In-line trimming is useful for accessing a subsection of a
file rather than the whole thing. Unlike X-Midas, NeXtMidas uses zero based
indexing; the start is inclusive and the end is exclusive. To look at a piece
of a file such as the first 300 elements, or the part between 1.5 and 3.5
seconds, you could use the THIN
command to copy the segment to a temporary file and then work with it. However,
this gets time-consuming and clutters the disk. Using in-line file trimming
works best.
File Trimmers are of the form (START:END), where START offset is INCLUSIVE and END offset is EXCLUSIVE, appended to a file name to indicate a subset of data within the file. The colon ":" is used to separate the start and end offsets of the desired file segment to trim it on the fly. For example:
nM> statistics abc(199:300)
This gives the statistics on points 199 (zero based index) up to but not
including 300 of the file ABC
.
If the start offset is not given it defaults to the first element (zero),
and leaving off the end defaults to the last element (the colon is required in
either case).

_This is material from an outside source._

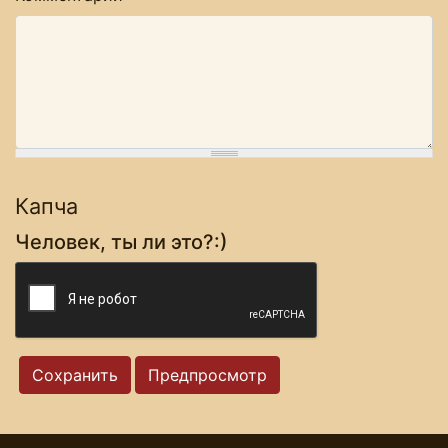
Капча
Человек, ты ли это?:)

So, ABC(:400)
is the first 400 elements and ABC(400:)
is the file from element 401 to the end.
If the END offset starts with a plus "+", it is a relative distance from the START offset, or the length of the segment (i.e. number of elements). If either START or END offset starts with a "-", it is the offset relative to the end of the file. Thus file(-1:+1) refers to the last element of the file.
The subrange tokens (start, end or length) are assumed to be index values, unless they are preceded by a tilde ( ~ ) to make them abscissa values. A subrange token can be either a literal numeral or a numeric results parameter. Thus,
nM> statistics def(~1.5:~3.0)
gives the statistics of the file DEF
from 1.5 sec to 3.0 sec (if the DEF
abscissa is measured in seconds). You can freely mix index and abscissa
addressing: DEF(~1.5:349)
trims DEF from 1.5 sec to index #349.
Trimmers must come before qualifiers. For example:
nM> noop adatafile(0:nels){aux=cwd} outputfileuses the AUX qualifier to indicate the file to be used is in the CWD (current working directory) AUX.